Le chef de l'Etat, issu d'une famille humble installée dans un quartier populaire d'Istanbul sur la Corne d'or, musulman dévot, chantre des valeurs familiales, demeure le champion de la majorité conservatrice longtemps dédaignée par une élite urbaine et laïque.

'Notre chef'

"Erdogan est notre chef et nous sommes ses soldats!", clamait samedi une fervente supportrice, Sennur Henek, 48 ans, attendant le "Reis", comme le surnomment ses plus fidèles partisans, pour son dernier meeting de campagne dans son quartier d'origine, Kasimpasa.

Ancien maire d'Istanbul (1994-1998), Erdogan s'est hissé au pouvoir en 2003 après la victoire l'année précédente aux élections du Parti de la justice et du développement (AKP, islamo-conservateur) qu'il a fondé.

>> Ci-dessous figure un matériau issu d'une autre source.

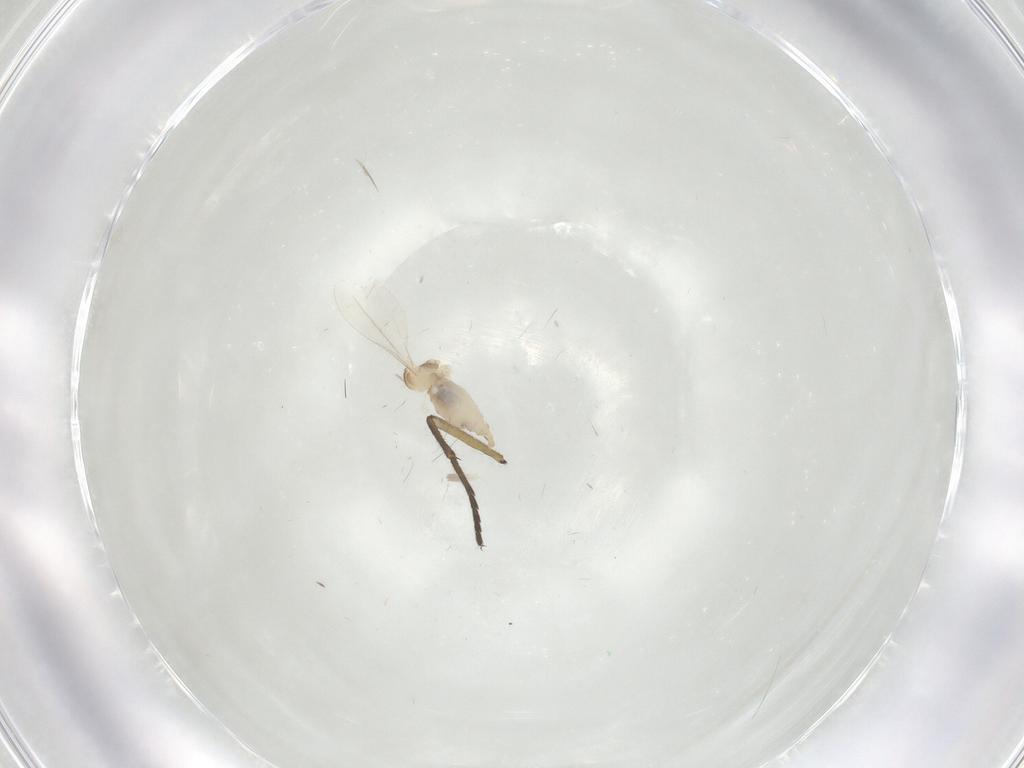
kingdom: Animalia
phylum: Arthropoda
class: Insecta
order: Diptera
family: Sciaridae
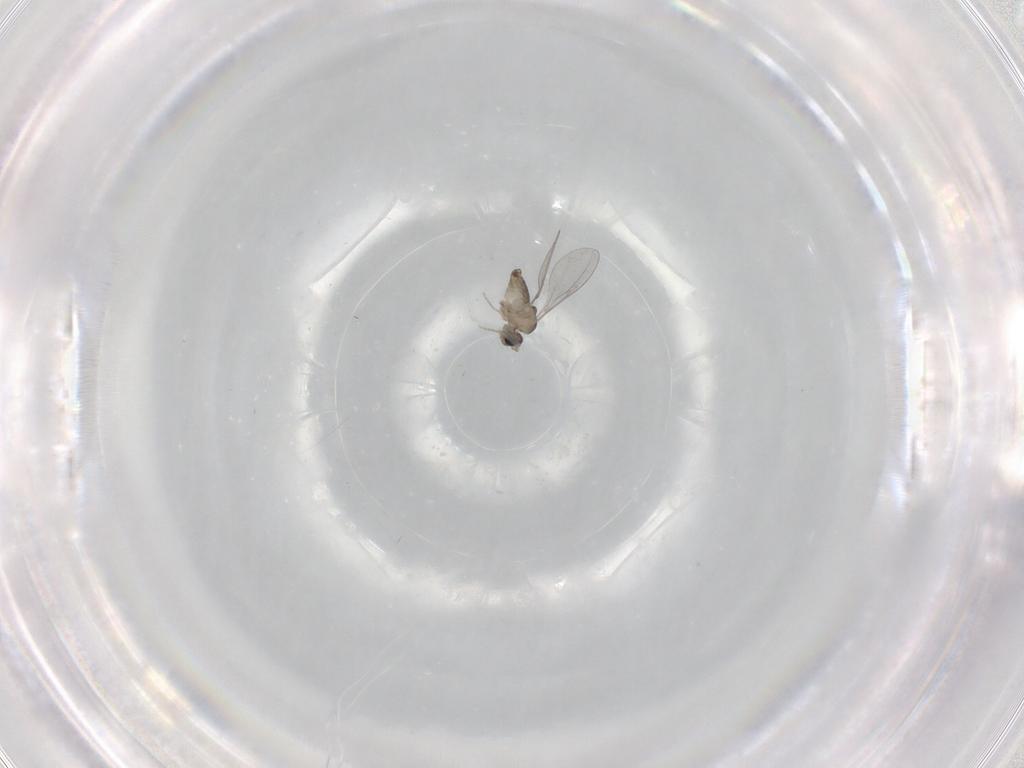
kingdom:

Kemal Kiliçdaroglu, né dans un milieu modeste à Dersim (aujourd'hui Tunceli) en Anatolie orientale, économiste de formation et ancien haut fonctionnaire, il a dirigé la puissante Sécurité sociale turque.

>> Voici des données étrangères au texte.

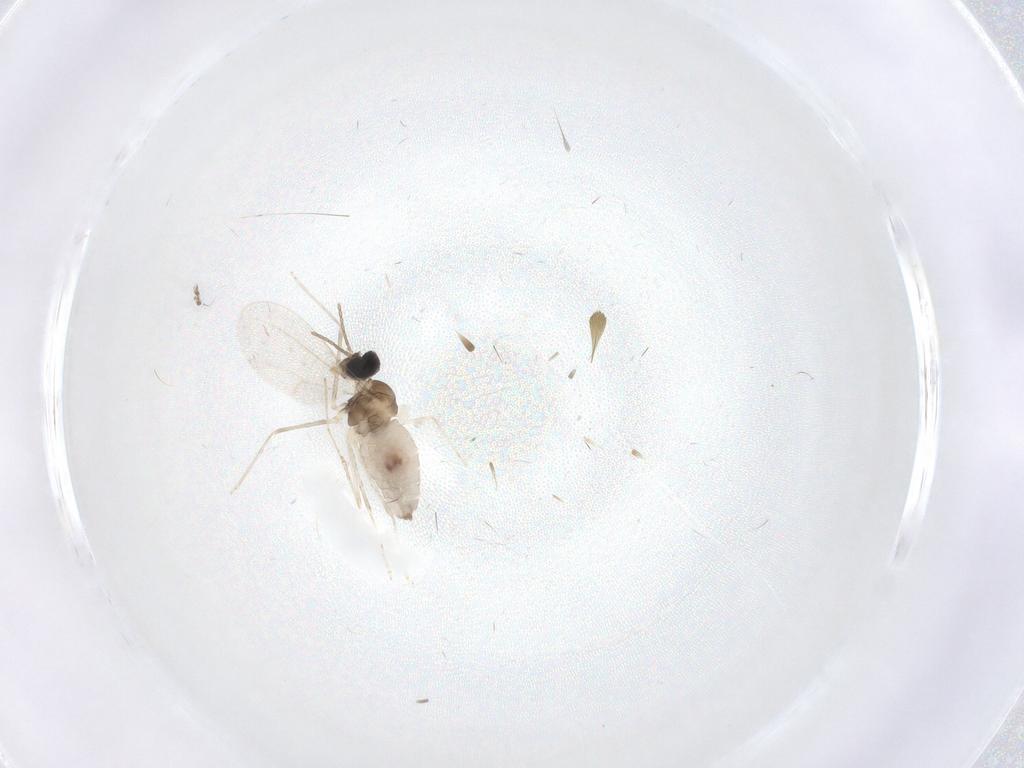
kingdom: Animalia
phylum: Arthropoda
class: Insecta
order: Diptera
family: Cecidomyiidae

Il est depuis 2010 le chef du Parti républicain du peuple (CHP, social-démocrate) fondé par le père de la nation turque, Mustafa Kemal Atatürk, qui a longtemps promu une laïcité dure.

Preuve de leurs convictions respectives, Erdogan a terminé sa campagne samedi soir devant l'ex-basilique Sainte-Sophie d'Istanbul, qu'il a convertie en mosquée en 2020, quand son opposant se recueillait à Ankara devant le mausolée d'Atatürk.

Kiliçdaroglu appartient à la communauté alévie, une branche hétérodoxe de l'islam considérée comme hérétique par les sunnites rigoristes, ce qui a été longtemps vu comme un obstacle possible à son élection.

Mais le candidat de l'opposition a su contourner cet écueil, dans une courte vidéo où il a abordé frontalement la question, vue plus de 100 millions de fois sur Twitter.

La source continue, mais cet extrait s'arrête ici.